Perspectives pour les ELU : diversification et mutualisation

Confrontés à la pénurie et aux coûts élevés du foncier dans les zones urbaines denses, les acteurs de la logistique urbaine s’orientent vers une approche plus dynamique et partagée de l’utilisation des espaces de logistique urbaine.

Les ELU tendent à évoluer pour devenir des centres multifonctionnels. L’activité principale de réception et de préparation des commandes se déroule généralement de 6h à 14h. Cette plage horaire permet de réallouer ces espaces pour d’autres usages en dehors de ces périodes. Cela peut inclure des activités liées à la logistique, comme des points relais ou des espaces de stockage pour les commerçants, mais aussi des activités centrées sur le vélo, telles que des ateliers de réparation ou des espaces de vente. En soirée, ces lieux peuvent se métamorphoser en salles de spectacle, cafés, restaurants ou même en parkings.

La mutualisation est également une tendance émergente, bien que cette pratique collaborative en soit encore à ses débuts.
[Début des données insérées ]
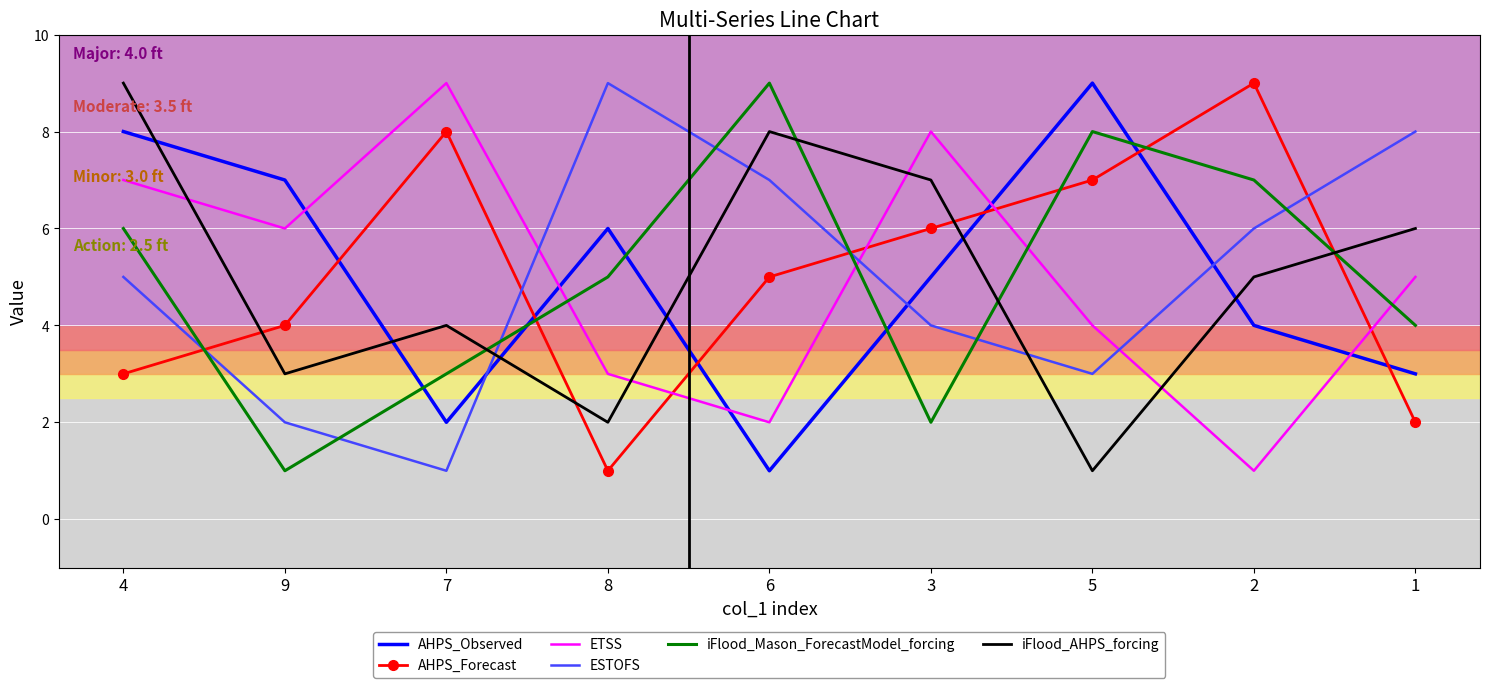

What is the difference between the maximum and minimum values in the AHPS_Forecast series?

8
En partageant les ELU entre plusieurs entités, il est possible d’optimiser l’utilisation de l’espace, de réduire les coûts et d’améliorer l’efficacité opérationnelle.
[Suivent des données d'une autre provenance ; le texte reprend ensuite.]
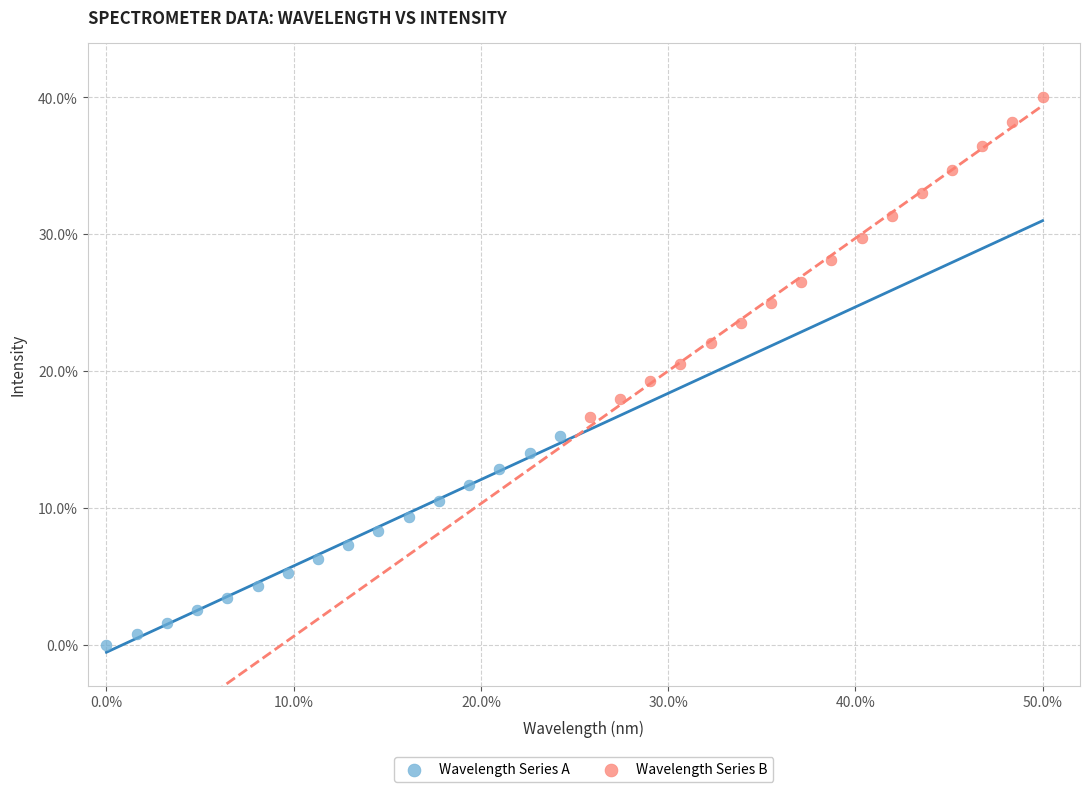

Which series has the largest Y range (max minus min)?

Wavelength Series B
En réponse aux difficultés rencontrées pour disposer d’ELU, de nombreux acteurs expérimentent également des solutions moins coûteuses et plus flexibles, en exploitant des micro-hubs mobiles ou semi-mobiles. Dans cette optique, une piste prometteuse serait que les villes envisagent, à l’instar des aires de livraison, la création d’aires de transbordement dédiées. Ces zones permettraient d’améliorer le maillage et la coordination entre les camions et les vélos cargos, facilitant le transfert des marchandises (sur le sujet, lire notre article “cyclologistique : le défi de la rupture de charge”).